# Maybe on CRT's



## jeneje (Jan 17, 2012)

I made a call today in reguards to giving all our crts to a glass recycler, at no suprise they wanted to charge .15 a lb and us pay the freight. :lol: Got to be kidding. I then Called a chemical proffessor i know who teaches at our local college. What i found out may be a great value to all of us. It is his thinking that the lead, cadium, may all be in the phospher, If the phospher can be removed then the glass maybe clean. :shock: He told me to take a piece and put it in HCL leave it for a few hours and see if it is attacked, if not - warm the HCL and see if it attacks the glass, if so then the glass may be cleaned of all hazards.
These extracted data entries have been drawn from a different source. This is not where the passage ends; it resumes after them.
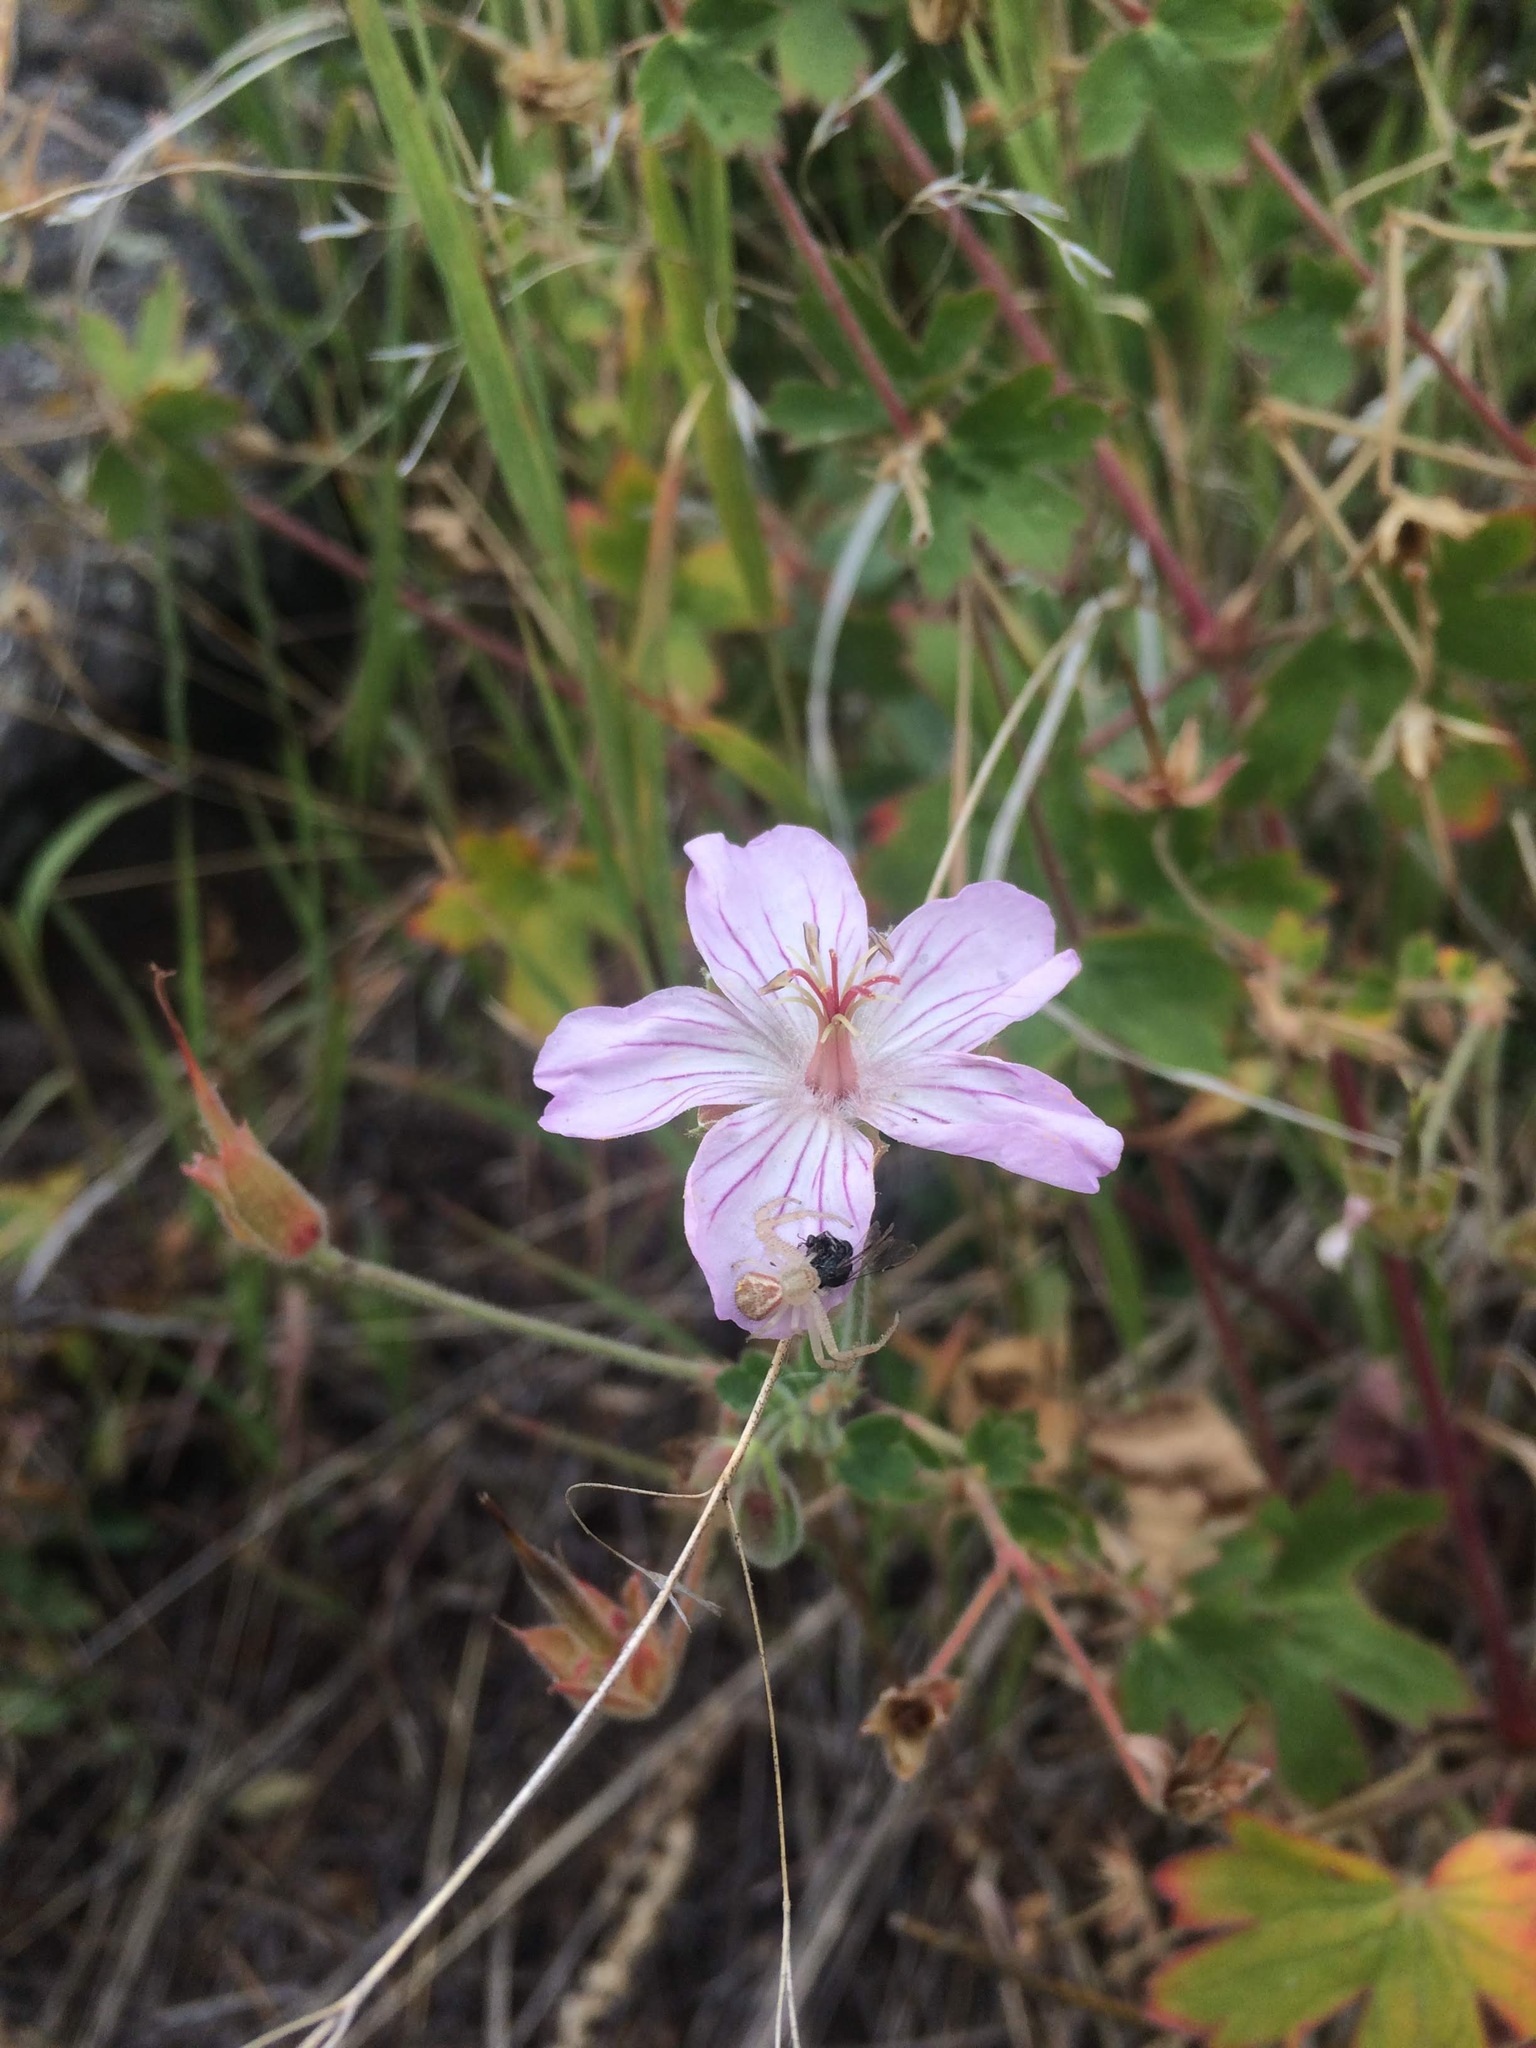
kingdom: Plantae
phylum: Tracheophyta
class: Magnoliopsida
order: Geraniales
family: Geraniaceae
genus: Geranium
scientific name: Geranium caespitosum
To be sure he told me to send a piece to Galbraith for a Analytical Validation and Chemical Testing. This way i would know for sure. I have contacted Galbraith and they are willing to do it for me.
If the glass can be cleaned like this then they may be a market to sell the broken glass to glass makers, DON"T KNOW.

Welcome any comments on this.
Ken


----------



## glondor (Jan 17, 2012)

http://www.youtube.com/watch?v=f8VfcmKDLiw

Pay attention on how they get the phosphor out. Expensive machine .

There are many youtube videos on methods to remove the hazardous material


----------



## jeneje (Jan 17, 2012)

glondor said:


> http://www.youtube.com/watch?v=f8VfcmKDLiw
> 
> Pay attention on how they get the phosphor out. Expensive machine .
> 
> There are many youtube videos on methods to remove the hazardous material


Nice video, ok so after the phosphor is removed then it is clean ready to sell to a glass company, correct. I am missing something here if it is that easy to clean why are we being charged to recycle them? :x 
Ken


----------



## jimdoc (Jan 17, 2012)

I think there is lead in the glass.

http://en.wikipedia.org/wiki/CRT_monitor
http://en.wikipedia.org/wiki/Lead_glass


Jim


----------



## jeneje (Jan 17, 2012)

jimdoc said:


> I think there is lead in the glass.
> 
> Jim


Hey Jim, you are right i think there is. Just seems to me everytime something we have used for over 70years becomes outdated and something new hits the market the EPA steps in and classifies it as a hazard and someone figures out how to capitialize on it. *You got to love it!! * :roll: 
Ken


----------



## ctgresale (Jan 17, 2012)

The lead in the CRT is inside the glass and must be refined to separate the glass from the lead, that where the smelter comes in. That is why they don't want them mixed with just regular recycle type glass. The phosphorous dust is actually considered one of those rare earths that has value. Not sure about the cadmium where it might be hiding.


----------